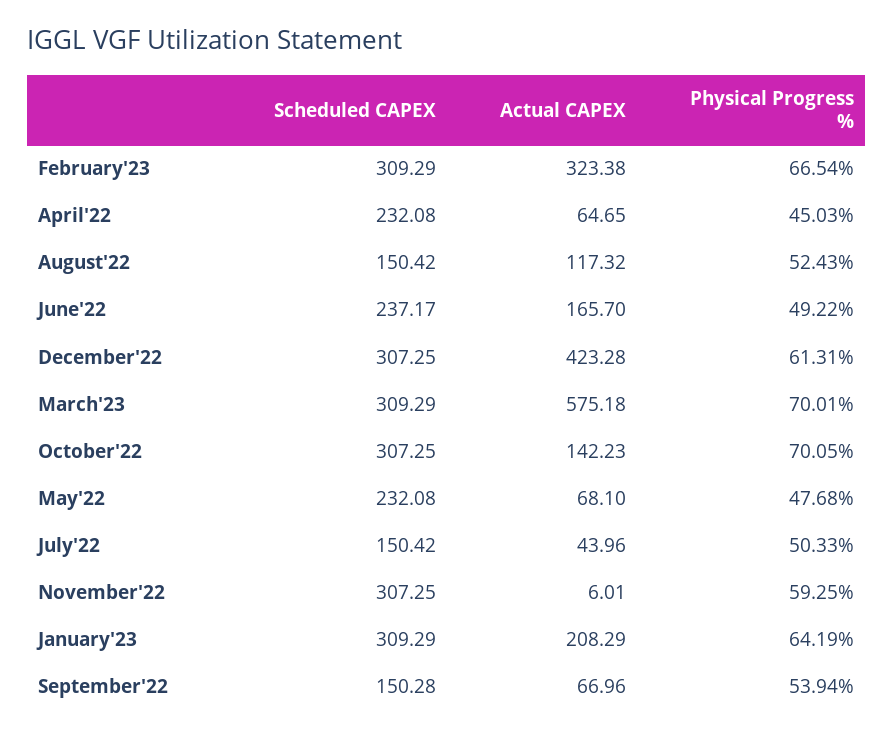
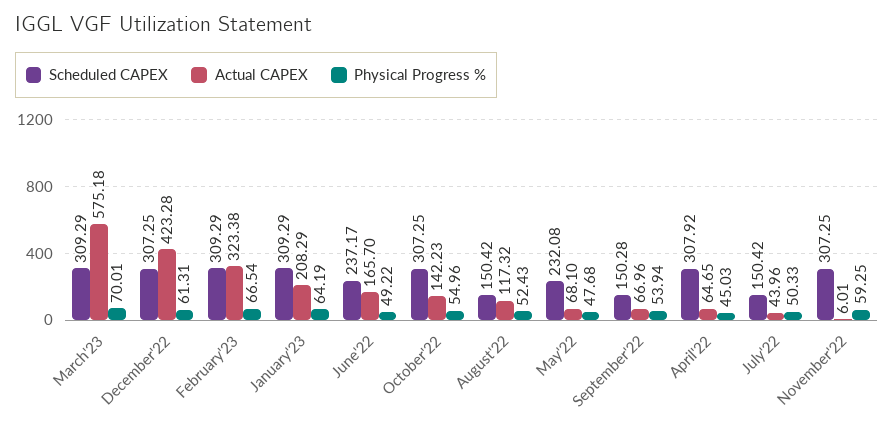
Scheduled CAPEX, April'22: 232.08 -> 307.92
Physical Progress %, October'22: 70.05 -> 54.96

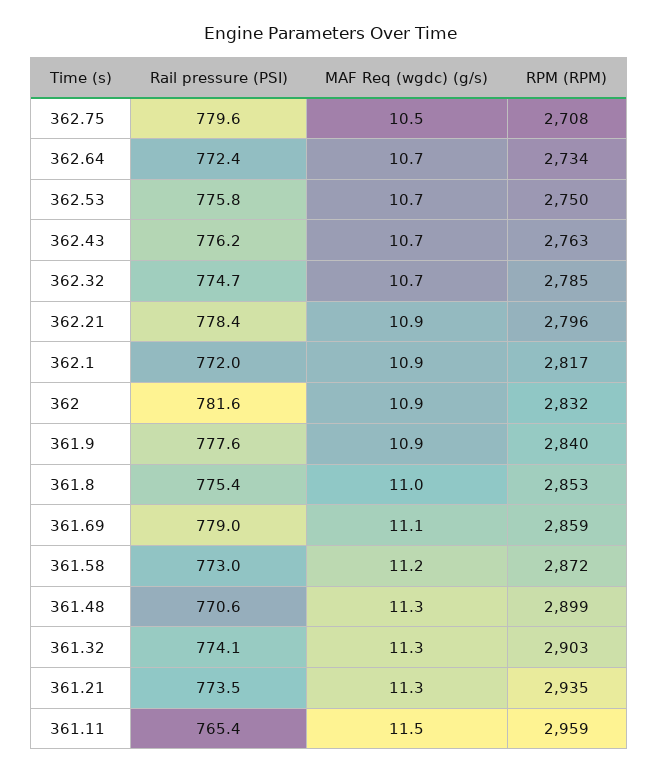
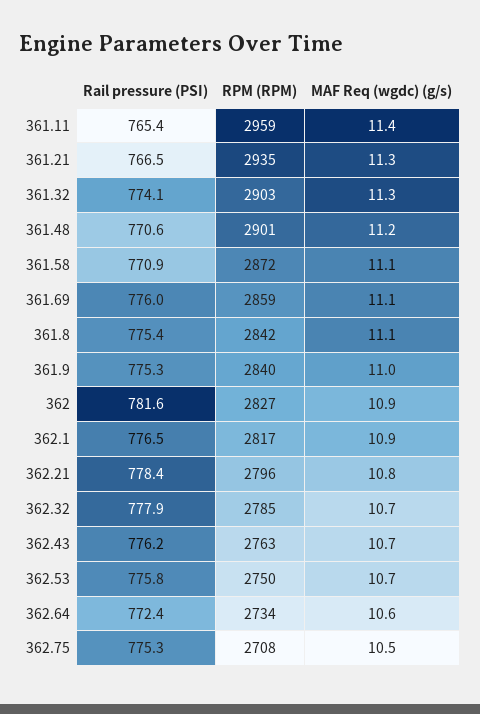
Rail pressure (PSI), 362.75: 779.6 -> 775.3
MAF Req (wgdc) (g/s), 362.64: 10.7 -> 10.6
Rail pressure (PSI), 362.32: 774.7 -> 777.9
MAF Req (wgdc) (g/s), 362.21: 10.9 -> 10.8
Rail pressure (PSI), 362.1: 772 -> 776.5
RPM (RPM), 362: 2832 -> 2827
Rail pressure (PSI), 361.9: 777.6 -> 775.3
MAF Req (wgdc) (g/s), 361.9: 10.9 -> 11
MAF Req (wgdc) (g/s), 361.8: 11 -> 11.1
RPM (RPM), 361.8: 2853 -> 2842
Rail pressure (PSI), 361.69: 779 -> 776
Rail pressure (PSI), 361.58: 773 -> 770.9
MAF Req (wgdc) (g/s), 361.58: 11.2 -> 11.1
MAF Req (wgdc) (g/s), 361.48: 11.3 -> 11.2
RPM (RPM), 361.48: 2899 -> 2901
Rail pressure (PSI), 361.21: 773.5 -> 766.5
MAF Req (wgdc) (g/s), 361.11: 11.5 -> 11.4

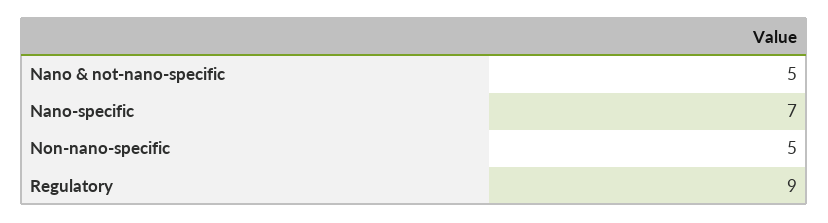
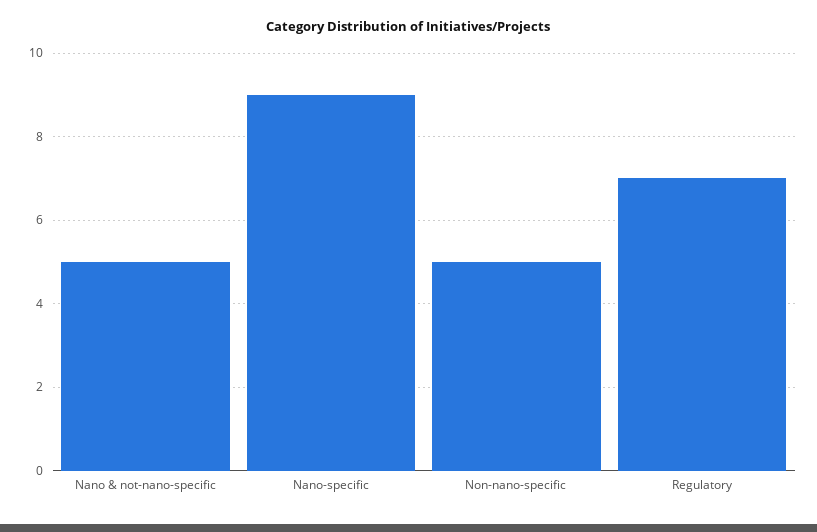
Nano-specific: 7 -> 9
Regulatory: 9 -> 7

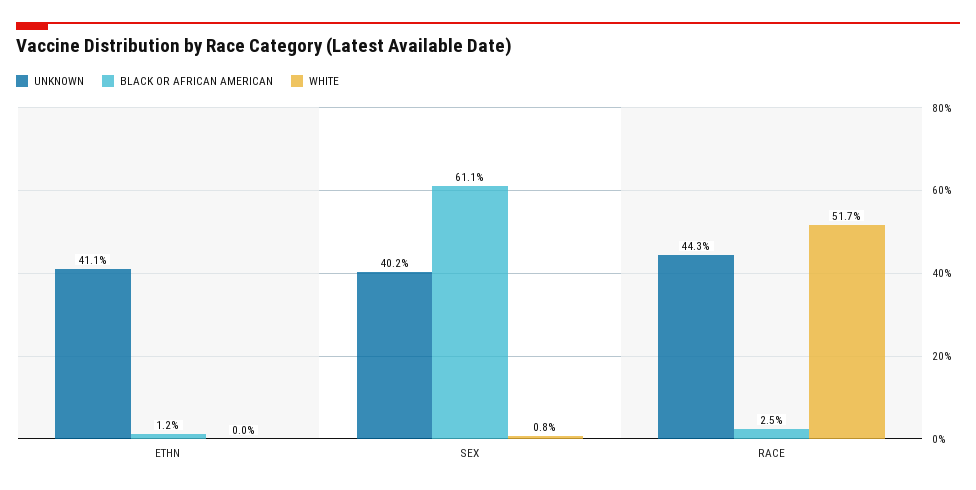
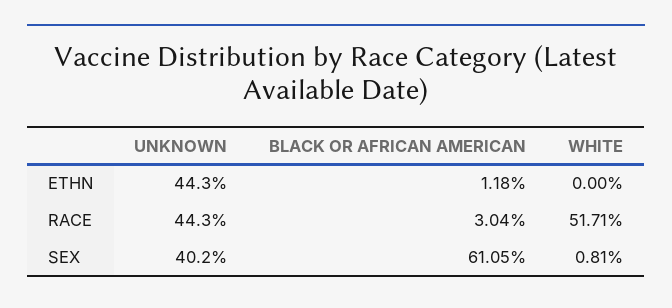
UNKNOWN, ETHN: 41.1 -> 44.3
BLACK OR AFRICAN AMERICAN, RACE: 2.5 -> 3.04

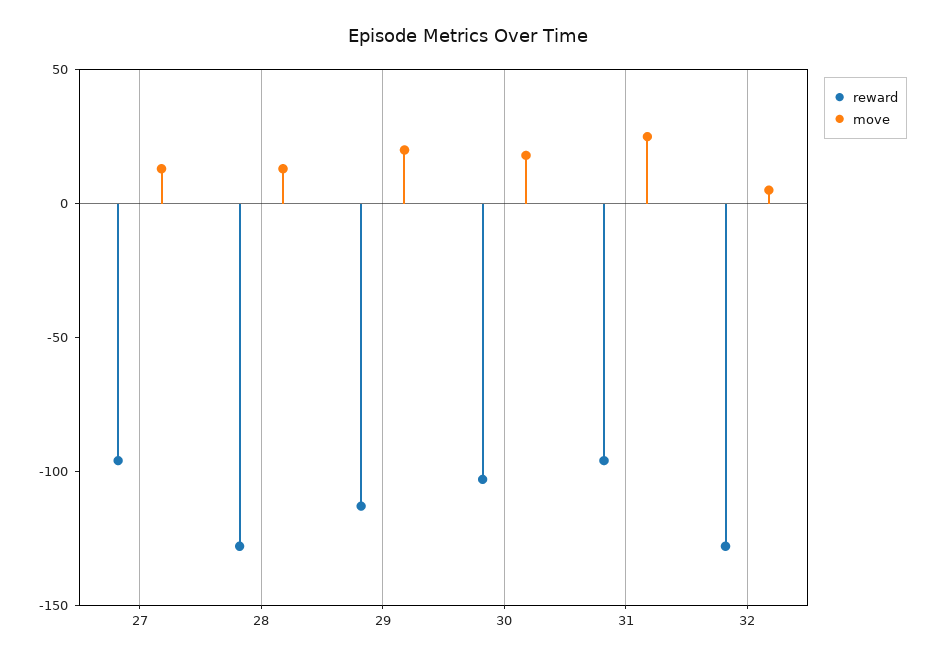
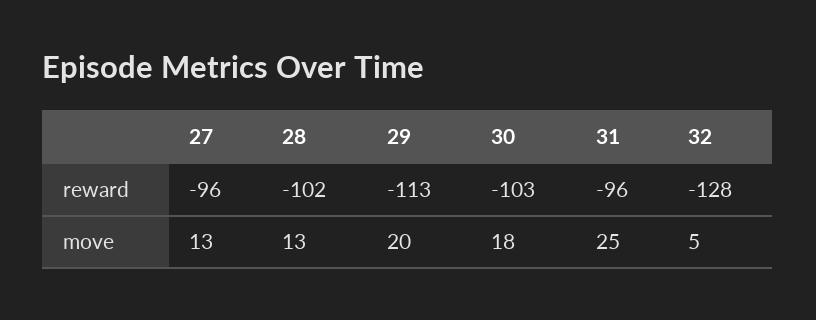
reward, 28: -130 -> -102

○ ○ ○ ○ ○ ○ ○

> **EXERCISE GOAL**
Should a picture appear among the entries above, omit it and repeat everything else exactly.

> **EXERCISE ANSWER**
Scheduled CAPEX, April'22: 232.08 -> 307.92
Physical Progress %, October'22: 70.05 -> 54.96

Rail pressure (PSI), 362.75: 779.6 -> 775.3
MAF Req (wgdc) (g/s), 362.64: 10.7 -> 10.6
Rail pressure (PSI), 362.32: 774.7 -> 777.9
MAF Req (wgdc) (g/s), 362.21: 10.9 -> 10.8
Rail pressure (PSI), 362.1: 772 -> 776.5
RPM (RPM), 362: 2832 -> 2827
Rail pressure (PSI), 361.9: 777.6 -> 775.3
MAF Req (wgdc) (g/s), 361.9: 10.9 -> 11
MAF Req (wgdc) (g/s), 361.8: 11 -> 11.1
RPM (RPM), 361.8: 2853 -> 2842
Rail pressure (PSI), 361.69: 779 -> 776
Rail pressure (PSI), 361.58: 773 -> 770.9
MAF Req (wgdc) (g/s), 361.58: 11.2 -> 11.1
MAF Req (wgdc) (g/s), 361.48: 11.3 -> 11.2
RPM (RPM), 361.48: 2899 -> 2901
Rail pressure (PSI), 361.21: 773.5 -> 766.5
MAF Req (wgdc) (g/s), 361.11: 11.5 -> 11.4

Nano-specific: 7 -> 9
Regulatory: 9 -> 7

UNKNOWN, ETHN: 41.1 -> 44.3
BLACK OR AFRICAN AMERICAN, RACE: 2.5 -> 3.04

reward, 28: -130 -> -102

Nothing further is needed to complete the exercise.